In King’s famous response, a letter from Birmingham jail, he explained, “Nonviolent direct action seeks to create such a crisis and foster such a tension that a community which has constantly refused to negotiate is forced to confront the issue…There is a type of constructive, nonviolent tension which is necessary for growth” (King, 1963). Essentially, King rebuts gradualism. The clergymen wanted peace, they may have even wanted racial equality. But they ultimately desired a resurrection without a sacrifice.
So, what does this mean to us today? As we meditate on present systems of injustice and oppression, we might ask ourselves these questions:
- In what unjust, oppressive systems are we actively or passively involved?
- What are we prepared to sacrifice in the name of Love?

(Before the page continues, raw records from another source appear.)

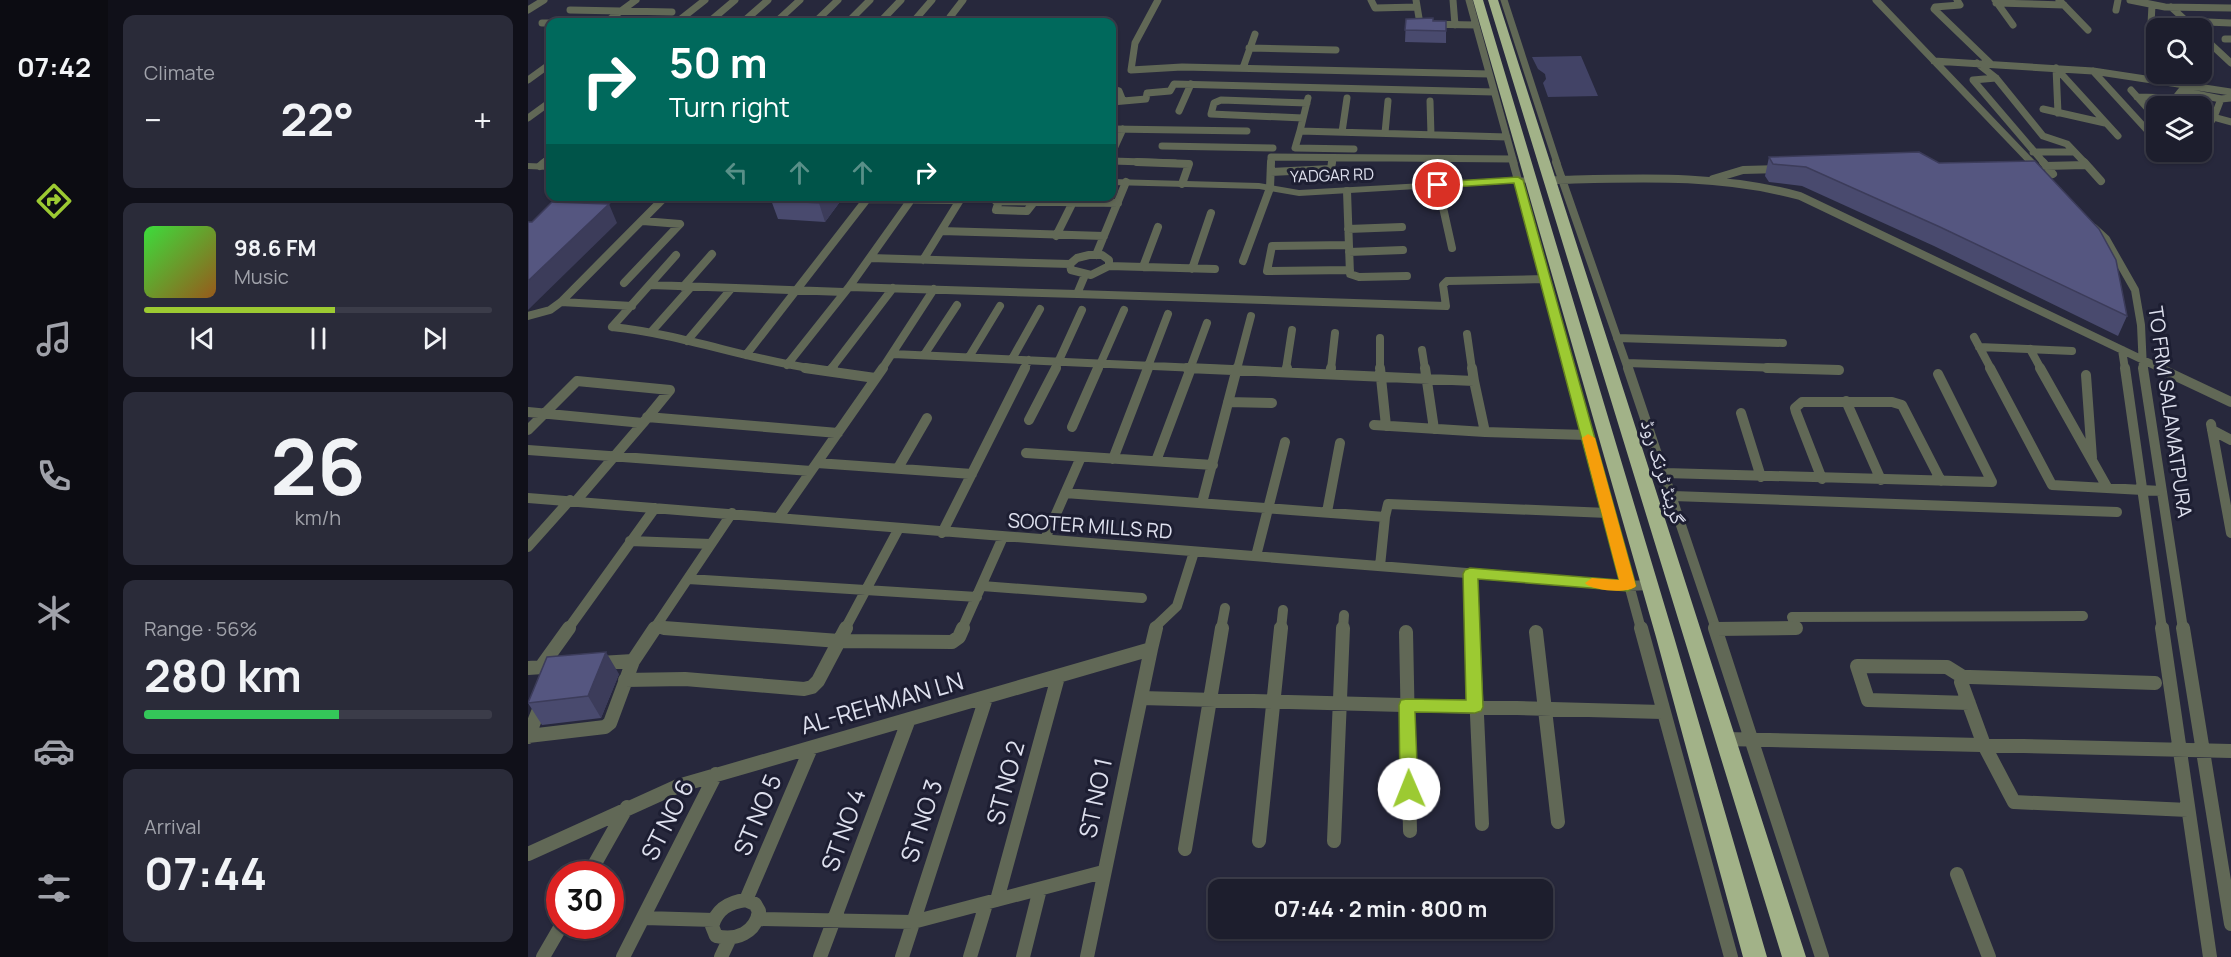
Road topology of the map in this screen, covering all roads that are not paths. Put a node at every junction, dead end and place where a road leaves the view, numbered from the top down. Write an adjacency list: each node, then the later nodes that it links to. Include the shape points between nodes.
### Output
1 (544, 0): 32 (street)
2 (636, 0): 35 (street)
3 (705, 0): 39 (street)
4 (735, 0): 40 (street)
5 (768, 0): 41 (street)
6 (800, 0): 42 (street)
7 (838, 0): 43 (street)
8 (870, 0): 44 (street)
9 (901, 0): 45 (street)
10 (932, 0): 46 (street)
11 (963, 0): 37 (street)
12 (1158, 0): 67 (street, via 1132,50 1131,70)
13 (1371, 0): 27 (street, via 1375,8)
14 (1453, 0): 53 (street)
15 (1469, 0): 54 (street)
16 (1478, 0): 75 (highway, گرینڈ ٹرنک روڈ)
17 (1493, 0): 57 (highway, گرینڈ ٹرنک روڈ)
18 (1504, 0): 57 (street)
19 (1876, 0): 62 (street)
20 (1957, 0): 64 (street, via 1960,5 1934,9)
21 (2118, 0): 34 (street)
22 (2130, 0): 28 (street)
23 (2190, 0): 31 (street)
24 (2223, 0): 30 (street)
25 (1995, 2): 26 (street); 55 (street)
26 (2061, 2): 56 (street)
27 (1416, 4): 53 (street, via 1420,24)
28 (2152, 5): 29 (street); 47 (street)
29 (2171, 7): 31 (street); 48 (street)
30 (2231, 7): 31 (street)
31 (2199, 8)
32 (528, 10)
33 (570, 10): 35 (street)
34 (2116, 10)
35 (621, 11): 36 (street); 38 (street)
36 (672, 12)
37 (950, 16)
38 (611, 18)
39 (682, 18)
40 (715, 18)
41 (748, 18)
42 (780, 18)
43 (819, 18)
44 (852, 18)
45 (884, 18)
46 (916, 18)
47 (2151, 18)
48 (2183, 18)
49 (2212, 22): 52 (street)
50 (542, 23): 51 (street)
51 (546, 23)
52 (2231, 23)
53 (1455, 25): 54 (street)
54 (1476, 25): 75 (street)
55 (2013, 25)
56 (2088, 30)
57 (1509, 32): 75 (highway, گرینڈ ٹرنک روڈ); 116 (street)
58 (1255, 34): 60 (street)
59 (2212, 45): 65 (street)
60 (1249, 48): 61 (street); 67 (street)
61 (1336, 50)
62 (1934, 60): 63 (street); 132 (street)
63 (1977, 63): 64 (street); 73 (street)
64 (1990, 63): 68 (street)
65 (2231, 63)
66 (546, 67): 71 (street)
67 (1243, 68): 69 (street)
68 (2056, 68): 70 (street); 97 (street); 103 (street)
69 (1290, 69): 75 (street); 77 (street)
70 (2093, 71): 80 (street); 106 (street)
71 (536, 76): 72 (street); 74 (street)
72 (546, 76)
73 (1996, 78): 120 (street, via 1973,80); 121 (street, via 2043,136 2064,143)
74 (528, 80)
75 (1500, 80): 77 (street); 114 (street); 116 (highway, گرینڈ ٹرنک روڈ); 134 (highway, گرینڈ ٹرنک روڈ)
76 (1191, 84): 77 (street); 89 (street, via 1174,84 1165,93 1150,92 1146,99); 96 (street)
77 (1286, 86)
78 (1116, 90): 89 (street)
79 (2131, 90): 83 (street)
80 (2231, 92)
81 (2177, 96): 82 (street, via 2181,91)
82 (2207, 96)
83 (2137, 97): 84 (street); 94 (street)
84 (2146, 97)
85 (2212, 97): 88 (street)
86 (1347, 98): 109 (street)
87 (2231, 98): 88 (street)
88 (2222, 99): 98 (street)
89 (1123, 101): 92 (street)
90 (1388, 101): 111 (street)
91 (1430, 101): 112 (street)
92 (1116, 102)
93 (546, 105): 99 (street)
94 (2146, 107)
95 (2043, 109): 97 (street)
96 (1179, 111)
97 (2058, 113): 103 (street)
98 (2214, 117): 101 (street); 102 (street)
99 (528, 118)
100 (1303, 118): 100 (street, via 1307,100 1221,100 1214,103 1211,114); 108 (street)
101 (2212, 120)
102 (2231, 122)
103 (2106, 123): 113 (street)
104 (1116, 129): 105 (street)
105 (1123, 129): 107 (street); 117 (street)
106 (2146, 129)
107 (1247, 131)
108 (1300, 131): 109 (street); 122 (street, via 1295,148)
109 (1342, 132): 110 (street)
110 (1357, 133): 111 (street); 122 (street)
111 (1385, 133): 112 (street)
112 (1431, 135): 114 (street)
113 (2118, 136)
114 (1507, 137): 125 (street)
115 (1275, 139): 119 (street)
116 (1544, 143): 135 (highway, گرینڈ ٹرنک روڈ)
117 (1116, 144)
118 (1162, 146): 119 (street)
119 (1273, 148): 123 (street)
120 (2033, 152): 121 (street); 132 (street)
121 (2074, 152): 127 (street)
122 (1353, 154): 124 (street); 125 (street)
123 (1271, 157): 124 (street); 131 (street)
124 (1333, 158): 131 (street, via 1331,169)
125 (1513, 159): 134 (street)
126 (1116, 161): 140 (street, via 1189,164)
127 (2085, 165): 132 (street); 137 (street)
128 (528, 166): 129 (street)
129 (545, 166)
130 (1789, 169): 136 (street, via 1743,170)
131 (1271, 172): 143 (street)
132 (2043, 172): 133 (street); 141 (street)
133 (2030, 173)
134 (1525, 180): 142 (street, YADGAR RD); 178 (street); 303 (highway, گرینڈ ٹرنک روڈ)
135 (1556, 180): 136 (street); 204 (street); 316 (highway, گرینڈ ٹرنک روڈ)
136 (1710, 180): 209 (street, via 1800,195)
137 (2101, 181)
138 (1116, 182): 139 (street, YADGAR RD)
139 (1126, 182): 140 (street, YADGAR RD); 151 (street)
140 (1182, 184): 143 (street, YADGAR RD)
141 (2052, 184)
142 (1438, 185): 144 (street, YADGAR RD); 162 (street)
143 (1270, 188): 144 (street, YADGAR RD, via 1299,193); 169 (street)
144 (1347, 190): 157 (street)
145 (661, 201): 154 (street)
146 (866, 201): 186 (street)
147 (910, 201): 167 (street)
148 (959, 201): 158 (street)
149 (998, 201): 150 (street, via 996,210 1024,211 1034,201)
150 (1073, 202): 151 (street); 159 (street)
151 (1118, 203): 160 (street)
152 (1211, 213): 173 (street)
153 (2084, 218): 216 (street, TO FRM SALAMATPURA, via 2106,239 2135,290)
154 (643, 221): 179 (street, via 680,224); 188 (street)
155 (1158, 226): 172 (street)
156 (1402, 227): 157 (street)
157 (1348, 229): 161 (street)
158 (941, 231): 159 (street); 168 (street)
159 (1056, 236): 160 (street)
160 (1104, 236): 166 (street)
161 (1349, 248): 163 (street); 175 (street); 175 (street, via 1272,246 1267,272)
162 (1452, 248)
163 (1403, 250)
164 (712, 254): 181 (street)
165 (676, 255): 180 (street)
166 (1096, 255): 170 (street, via 1077,258); 171 (street, via 1109,260)
167 (870, 258): 168 (street); 184 (street)
168 (923, 260): 170 (street)
169 (1243, 261)
170 (1070, 264): 176 (street, via 1071,270)
171 (1109, 266): 172 (street); 176 (street, via 1097,274)
172 (1143, 267): 173 (street)
173 (1192, 269): 174 (street)
174 (1215, 269)
175 (1350, 270): 177 (street, via 1350,274 1359,277)
176 (1085, 275): 187 (street)
177 (1407, 276)
178 (1545, 279): 187 (street, via 1447,281 1443,285 1446,306); 252 (street)
179 (624, 283)
180 (650, 285): 181 (street); 190 (street)
181 (687, 287): 183 (street); 200 (street)
182 (893, 288): 184 (street); 185 (street); 226 (street)
183 (731, 289): 186 (street); 205 (street)
184 (847, 289): 186 (street); 221 (street)
185 (934, 289): 187 (street); 211 (street)
186 (798, 291): 212 (street)
187 (1077, 294)
188 (561, 302): 190 (street); 196 (street, via 539,315)
189 (957, 305): 213 (street)
190 (632, 306): 200 (street, via 612,327)
191 (1000, 306): 214 (street)
192 (1041, 309): 215 (street)
193 (1082, 310): 218 (street)
194 (1124, 310): 220 (street)
195 (1168, 314): 222 (street)
196 (528, 316)
197 (1251, 316): 224 (street)
198 (1207, 323): 223 (street)
199 (1292, 330): 227 (street)
200 (652, 331): 205 (street)
201 (1335, 333): 228 (street)
202 (1467, 334): 234 (street)
203 (1380, 338): 231 (street)
204 (1617, 338): 206 (street); 219 (street)
205 (687, 341): 212 (street)
206 (1783, 342)
207 (2030, 349): 210 (street); 263 (street); 274 (street, via 1976,342 2052,484)
208 (1422, 350): 233 (street)
209 (2122, 350): 216 (street); 275 (street)
210 (2072, 351)
211 (893, 354): 213 (street); 232 (street)
212 (746, 355): 221 (street)
213 (924, 355): 214 (street)
214 (969, 357): 215 (street)
215 (1012, 359): 217 (street)
216 (2142, 359): 237 (street); 276 (street, TO FRM SALAMATPURA)
217 (1029, 360): 218 (street); 268 (street)
218 (1059, 362): 220 (street); 244 (street)
219 (1626, 363): 225 (street); 269 (street)
220 (1102, 364): 222 (street); 247 (street)
221 (787, 365): 226 (street)
222 (1148, 366): 223 (street); 260 (street)
223 (1191, 368): 224 (street); 262 (street)
224 (1238, 370): 227 (street); 236 (street)
225 (1839, 370)
226 (830, 371): 232 (street)
227 (1286, 372): 228 (street)
228 (1330, 374): 231 (street)
229 (1938, 374): 273 (street, via 1992,482)
230 (2086, 375): 263 (street)
231 (1380, 376): 233 (street); 246 (street)
232 (875, 378): 251 (street)
233 (1427, 379): 234 (street); 248 (street)
234 (1474, 381): 250 (street)
235 (1846, 401): 271 (street, via 1810,400 1795,408); 272 (street); 273 (street, via 1902,405)
236 (1228, 402): 238 (street); 264 (street)
237 (2231, 402)
238 (1272, 403)
239 (528, 412): 241 (street)
240 (1741, 413): 270 (street)
241 (544, 414): 243 (street); 243 (street, via 577,381 670,390); 249 (street)
242 (927, 418): 267 (street)
243 (645, 420): 251 (street); 259 (street)
244 (1029, 420)
245 (1374, 425): 246 (street)
246 (1386, 426): 248 (street)
247 (1072, 427)
248 (1434, 429): 250 (street)
249 (528, 430)
250 (1485, 432): 252 (street)
251 (838, 433): 266 (street)
252 (1588, 435): 287 (street)
253 (2231, 440): 261 (street, via 2212,427)
254 (1285, 442): 283 (street)
255 (1340, 443): 284 (street)
256 (528, 450): 259 (street)
257 (1026, 453): 258 (street)
258 (1081, 457): 260 (street); 277 (street)
259 (613, 458): 266 (street); 280 (street)
260 (1113, 459): 262 (street)
261 (2218, 459): 265 (street); 292 (street)
262 (1156, 461): 264 (street)
263 (2092, 461): 274 (street)
264 (1213, 465): 281 (street)
265 (2231, 466)
266 (814, 467): 267 (street); 288 (street)
267 (898, 468): 268 (street)
268 (972, 474): 291 (street)
269 (1665, 474): 270 (street); 278 (street)
270 (1761, 477): 271 (street)
271 (1822, 479): 272 (street)
272 (1881, 480): 273 (street)
273 (1941, 481)
274 (2107, 487): 275 (street)
275 (2141, 488): 276 (street); 343 (street)
276 (2161, 491): 344 (street, TO FRM SALAMATPURA)
277 (1065, 493): 281 (street); 294 (street)
278 (1673, 496): 285 (street); 313 (street)
279 (528, 498): 280 (street, SOOTER MILLS RD)
280 (573, 501): 282 (street, SOOTER MILLS RD); 297 (street)
281 (1202, 503): 283 (street)
282 (654, 508): 286 (street, SOOTER MILLS RD); 295 (street)
283 (1268, 508): 284 (street); 299 (street)
284 (1327, 512): 289 (street)
285 (2117, 512)
286 (732, 513): 288 (street, SOOTER MILLS RD); 296 (street)
287 (1608, 513): 289 (street, via 1388,504); 304 (street)
288 (779, 517): 290 (street, SOOTER MILLS RD)
289 (1385, 517): 300 (street)
290 (899, 528): 291 (street, SOOTER MILLS RD); 305 (street)
291 (942, 533): 293 (street, SOOTER MILLS RD)
292 (2231, 534)
293 (1003, 537): 294 (street, SOOTER MILLS RD); 306 (street)
294 (1045, 539): 298 (street, SOOTER MILLS RD)
295 (630, 541): 296 (street); 322 (street)
296 (711, 544): 302 (street)
297 (528, 547)
298 (1194, 552): 299 (street, SOOTER MILLS RD); 319 (street, via 1177,606 1156,625)
299 (1256, 556): 300 (street, SOOTER MILLS RD)
300 (1380, 566): 301 (street, SOOTER MILLS RD)
301 (1470, 574): 304 (street, SOOTER MILLS RD); 334 (street)
302 (688, 579): 305 (street); 312 (street)
303 (1649, 585): 304 (street, SOOTER MILLS RD); 317 (highway, گرینڈ ٹرنک روڈ)
304 (1628, 586): 336 (street)
305 (865, 590): 306 (street); 318 (street)
306 (980, 591): 307 (street); 318 (street, via 956,641)
307 (1142, 598)
308 (1225, 608): 329 (street)
309 (1283, 610): 330 (street)
310 (1344, 615): 331 (street)
311 (2083, 616): 313 (street, via 1792,617 1796,628)
312 (656, 627): 318 (street); 320 (street)
313 (1716, 629): 340 (street)
314 (1406, 632): 333 (street)
315 (1536, 632): 335 (street)
316 (1692, 635): 317 (highway); 339 (highway, گرینڈ ٹرنک روڈ)
317 (1665, 637): 379 (highway, گرینڈ ٹرنک روڈ)
318 (839, 640): 325 (street, via 818,681 804,689 685,679)
319 (1151, 649): 323 (street, AL-REHMAN LN); 328 (street, ST NO 1)
320 (633, 660): 321 (street); 325 (street)
321 (589, 664)
322 (534, 668): 338 (street, via 556,673)
323 (1058, 677): 327 (street, AL-REHMAN LN); 361 (street, ST NO 2)
324 (1963, 677): 326 (street); 332 (street, via 1961,682); 332 (street, via 1947,667 1857,666 1868,700)
325 (625, 680): 338 (street, via 610,723 605,727)
326 (2155, 683)
327 (986, 698): 337 (street, AL-REHMAN LN); 366 (street, ST NO 3)
328 (1141, 698): 329 (street); 357 (street, ST NO 1)
329 (1209, 700): 330 (street); 354 (street)
330 (1273, 702): 331 (street); 352 (street)
331 (1341, 703): 333 (street); 353 (street)
332 (1969, 703): 341 (street)
333 (1407, 705): 334 (street); 351 (street)
334 (1475, 707): 335 (street); 350 (street)
335 (1544, 709): 336 (street); 349 (street)
336 (1662, 712): 378 (street)
337 (909, 719): 342 (street, AL-REHMAN LN); 365 (street, ST NO 4)
338 (528, 737)
339 (1725, 739): 340 (street); 380 (highway, گرینڈ ٹرنک روڈ)
340 (1752, 739): 341 (street); 381 (street)
341 (1984, 745): 343 (street); 348 (street, via 2014,802)
342 (811, 748): 346 (street, AL-REHMAN LN); 360 (street, ST NO 5)
343 (2179, 749): 344 (street); 348 (street)
344 (2202, 749): 345 (street); 367 (street, TO FRM SALAMATPURA)
345 (2231, 751)
346 (716, 774): 347 (street, AL-REHMAN LN); 362 (street, ST NO 6)
347 (627, 807): 355 (street, AL-REHMAN LN); 356 (street)
348 (2188, 810): 383 (street)
349 (1558, 822)
350 (1482, 824)
351 (1410, 831)
352 (1258, 841)
353 (1334, 841)
354 (1185, 849)
355 (528, 854)
356 (596, 861)
357 (1103, 872): 359 (street); 377 (street, ST NO 1)
358 (1957, 873): 382 (street)
359 (1040, 889): 361 (street); 376 (street)
360 (746, 900): 363 (street, via 756,904); 364 (street, via 724,907)
361 (991, 902): 366 (street); 375 (street, ST NO 2)
362 (644, 918): 364 (street); 371 (street, ST NO 6)
363 (758, 919): 365 (street); 369 (street, via 743,935)
364 (714, 920): 369 (street, via 716,936)
365 (834, 921): 366 (street); 373 (street, ST NO 4)
366 (913, 922): 374 (street, ST NO 3)
367 (2231, 924)
368 (553, 939): 370 (street)
369 (729, 940): 372 (street)
370 (543, 957)
371 (623, 957)
372 (721, 957)
373 (820, 957)
374 (902, 957)
375 (970, 957)
376 (1023, 957)
377 (1087, 957)
378 (1731, 957)
379 (1755, 957)
380 (1794, 957)
381 (1822, 957)
382 (1989, 957)
383 (2210, 957)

- What does resurrection, the desired end, look like?
To aid us on our journey, Dietrich Bonhoeffer (1999) offers these rich phrases in his poem “Stages on the Way to Freedom”:
Choose to do what is right, not what fancy takes,
not weighing the possibilities, but bravely grasping the real,
not in the flight of ideas, but only in action is there freedom.
Come away from your anxious hesitations into the storm of events,
carried by God’s command and your faith alone.
then freedom will embrace your spirit with rejoicing.
May it always be so. Amen.
Bonhoeffer, D. (1999). Stationen auf dem Wege zur Freiheit—Stages on the way to freedom. In E. Robertson (Ed. & Trans.), Voices in the night: The prison poems of Dietrich Bonhoeffer. Grand Rapids, MI: Zondervan.
Carpenter, C. C. J., Durick, J. A., Grafman, H. L., Hardin, P., Harmon, N. B., Murray, G. M., … Stallings, E. (1963). Public Statement by eight Alabama clergymen. The Birmingham News, 12.
Hopkins, J. H. (1864). Scriptural, ecclesiastical, and historical view of slavery. New York, NY: W. I. Pooley.